Silbernachfrage = Silber-Future long.
Wer einen Silber-Future short geht, der setzt auf fallende Preise, und wer einen Silber-Future long geht, der rechnet mit steigenden Preisen. Abb. 3 zeigt die Wirkung einer Ausweitung der Silber-Future Short-Positionen auf Preis und Menge: Der gleichgewichtige Preis sinkt, die gleichgewichtige Menge steigt. In Abb. 2 entsprach der Mengenzuwachs (X1 - X0) einer tatsächlichen Ausweitung der physischen Silbermenge. In Abb. 3 ist der Mengenzuwachs hingegen lediglich (und im wahrsten Sinne des Wortes) "auf dem Papier".
Abb. 3: Future short im Silbermarkt
Wenn Investoren/Spekulanten Silber-Future long gehen, ist das gleichbedeutend mit einem Anstieg der Silbernachfrage (Abb. 4). Es kommt (ausgehend von der Situation, die in Abb. 1 abgebildet ist) zu einem Anstieg des gleichgewichtigen Preises (von P0 auf P2) und einer Erhöhung der gleichgewichtigen Menge (von X0 auf X1). Der Mengenanstieg ist hier ebenfalls nur auf dem Papier, er ist nicht unterlegt von einem Anstieg der physischen Handelsmenge.

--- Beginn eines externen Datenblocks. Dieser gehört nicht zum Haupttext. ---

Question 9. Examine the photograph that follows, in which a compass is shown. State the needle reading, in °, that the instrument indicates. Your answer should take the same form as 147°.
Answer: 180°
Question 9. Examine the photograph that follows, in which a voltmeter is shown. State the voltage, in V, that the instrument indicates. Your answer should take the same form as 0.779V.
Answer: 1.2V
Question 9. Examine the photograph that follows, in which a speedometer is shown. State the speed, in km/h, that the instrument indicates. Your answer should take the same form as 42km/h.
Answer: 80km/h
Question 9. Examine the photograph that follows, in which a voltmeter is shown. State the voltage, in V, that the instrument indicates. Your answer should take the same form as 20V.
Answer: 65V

Abb. 4: Future long im Silbermarkt
Diese sehr einfachen Überlegungen sollten das Folgende deutlich gemacht haben: Die Future-Märkte können einen (ganz erheblichen) Einfluss auf die Preisbildung im physischen Markt haben: Von zentraler Bedeutung ist dabei natürlich die Austausch- beziehungsweise Substitutionsbeziehung, die zwischen der physischen Ware und den Futures-Kontrakten vorherrscht.
Wenn die Marktakteure Silberpositionen, die sie in Futures-Kontrakten eingehen, genauso gut und wertig ansehen wie die physische Ware, dann ist die Wahrscheinlichkeit recht groß, dass die Geschehnisse in den Futures-Märkten die Preisbildung im Silbermarkt stark beeinflussen beziehungsweise "diktieren".

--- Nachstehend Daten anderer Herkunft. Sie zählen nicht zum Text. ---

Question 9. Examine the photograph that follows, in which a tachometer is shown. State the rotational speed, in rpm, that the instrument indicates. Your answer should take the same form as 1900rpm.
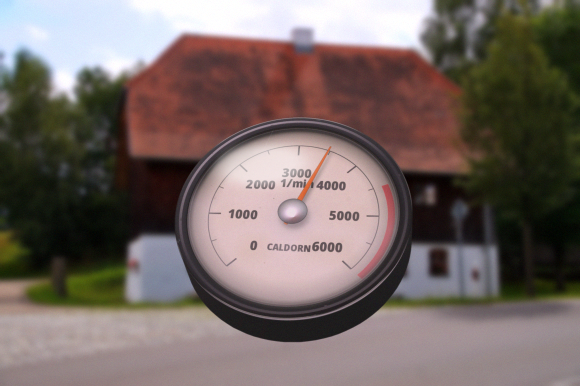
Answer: 3500rpm
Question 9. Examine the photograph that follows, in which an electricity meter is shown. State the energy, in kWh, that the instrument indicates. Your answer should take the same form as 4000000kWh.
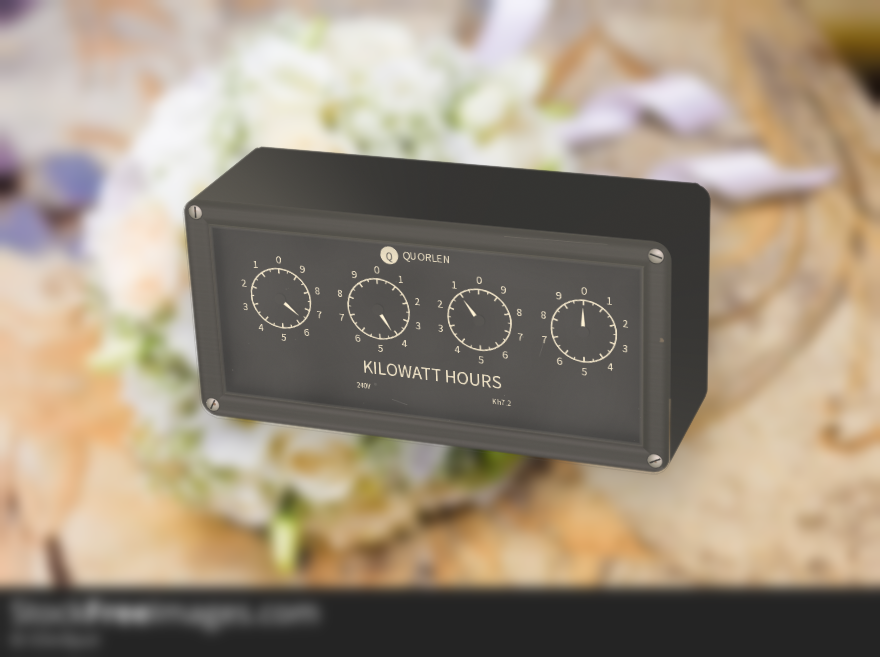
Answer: 6410kWh
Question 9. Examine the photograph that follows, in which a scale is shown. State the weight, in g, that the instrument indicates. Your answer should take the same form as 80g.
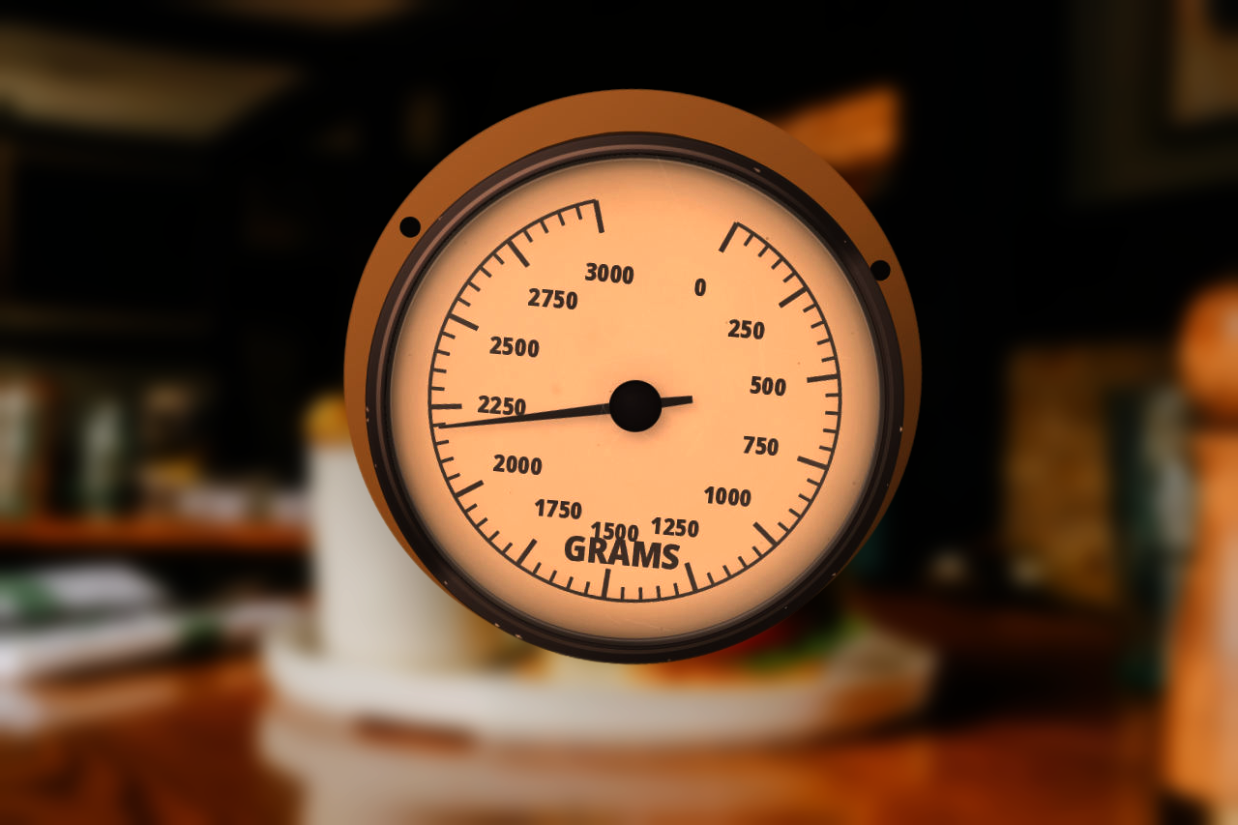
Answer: 2200g
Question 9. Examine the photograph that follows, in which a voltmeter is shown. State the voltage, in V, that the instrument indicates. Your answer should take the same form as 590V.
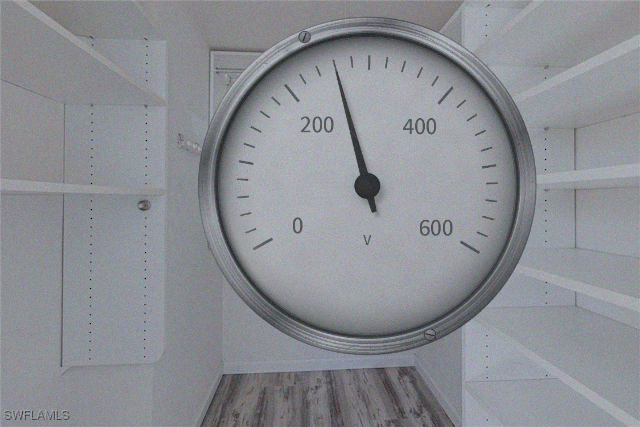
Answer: 260V
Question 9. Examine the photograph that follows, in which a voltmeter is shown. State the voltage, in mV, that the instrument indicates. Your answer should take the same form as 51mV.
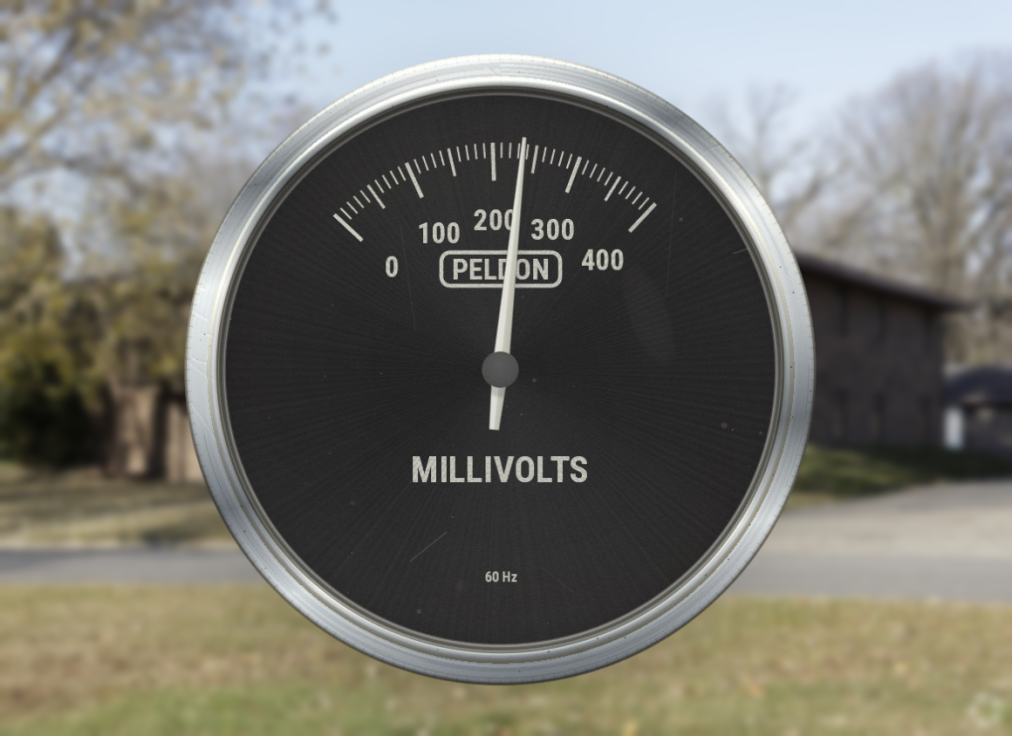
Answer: 235mV
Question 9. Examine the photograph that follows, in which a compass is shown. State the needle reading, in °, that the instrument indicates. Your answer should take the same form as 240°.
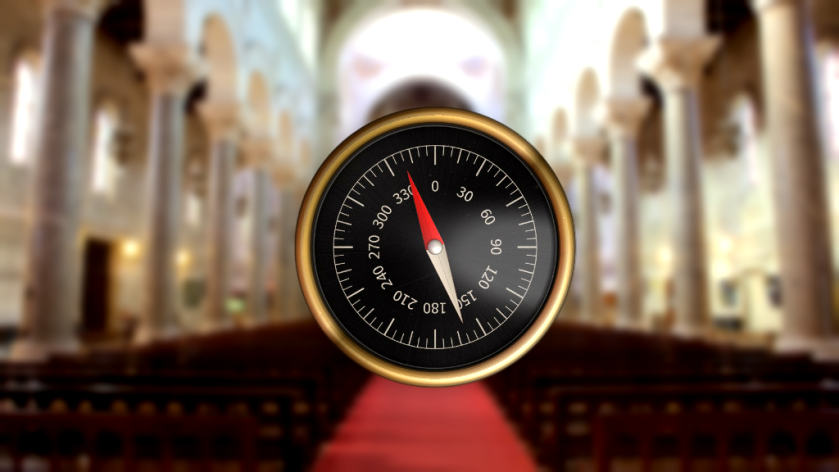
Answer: 340°
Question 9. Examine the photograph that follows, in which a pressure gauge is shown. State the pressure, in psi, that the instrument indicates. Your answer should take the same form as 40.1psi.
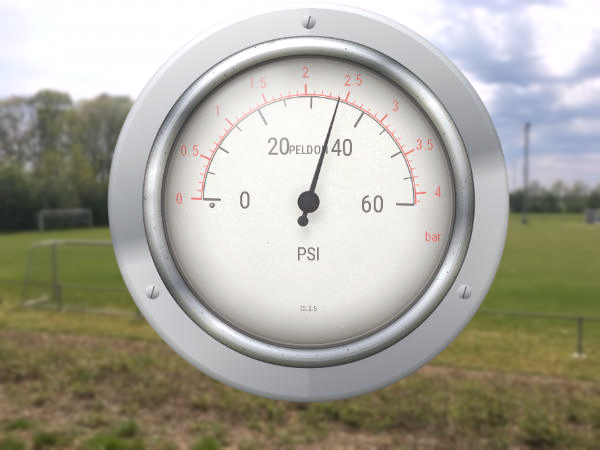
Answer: 35psi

Wenn hingegen Future-Positionen nicht länger als gleichwertiger Ersatz für physische Ware angesehen werden, nimmt die Bedeutung der Futures-Märkte für die Preisbildung auf dem physischen Markt ab. Im Extremfall, wenn die Marktakteure auf physische Ware setzen, also dem "Papiersilber" den Rücken kehren, würde der Futures-Markt bedeutungslos für die Preisbildung im Markt für Silber.
An dieser Stelle sollen noch drei weitere Aspekte angeführt werden, die dafür sprechen könnten, dass die Futures-Märkte mittlerweile ein "Eigenleben" führen:
(1) Wenn die Zinsen sehr gering sind, und professionelle Investoren leichten Zugang zu Kredit haben, dann ist es wahrscheinlich, dass verstärkt spekulative Positionen in den Futures-Märkten eingegangen werden: Die Spekulation wird kostengünstig(er) aufgrund niedriger Zinsen, und es wird einfacher, große Volumina darzustellen (aufgrund der üppigen Kreditfinanzierungsmöglichkeiten).
(2) Wenn die Marktakteure der Auffassung sind, Futures-Positionen seien ein perfekter Ersatz für physische Ware (oder noch vorteilhafter, weil einfacher zu handhaben), dann kann das ebenfalls das Positions- und Handelsvolumen in den Futures-Märkten in die Höhe treiben. In diesem Falle büßen die Bedingungen im physischen Markt tendenziell ihre Bedeutung für die Preisbildung des Edelmetalls ein. (Solange jedoch die Möglichkeit besteht, dass Futures-Positionen am Laufzeitende zu einer Auslieferung des physischen Materials führen, ist eine vollständige Abkopplung der Preisbildung von den physischen Marktkonditionen nicht denkbar.)
(3) Vielen Finanzprodukten, die "auf Silber lauten" - wie zum Beispiel Silber-Zertifikate - liegen Derivate, vor allem Silber-Futures, zugrunde, nicht aber physisches Silber. Solange derartige Produkte als "Ersatz" für physische Ware angesehen werden, wird die "Preissetzungsmacht" für das Silber verstärkt auf die Futures-Märkte verschoben. Anleger sollten sich jedoch bewusst sein, dass das Risikoprofil des "Papier-Silbers" ein gänzlich anderes ist als das des physischen Silbers.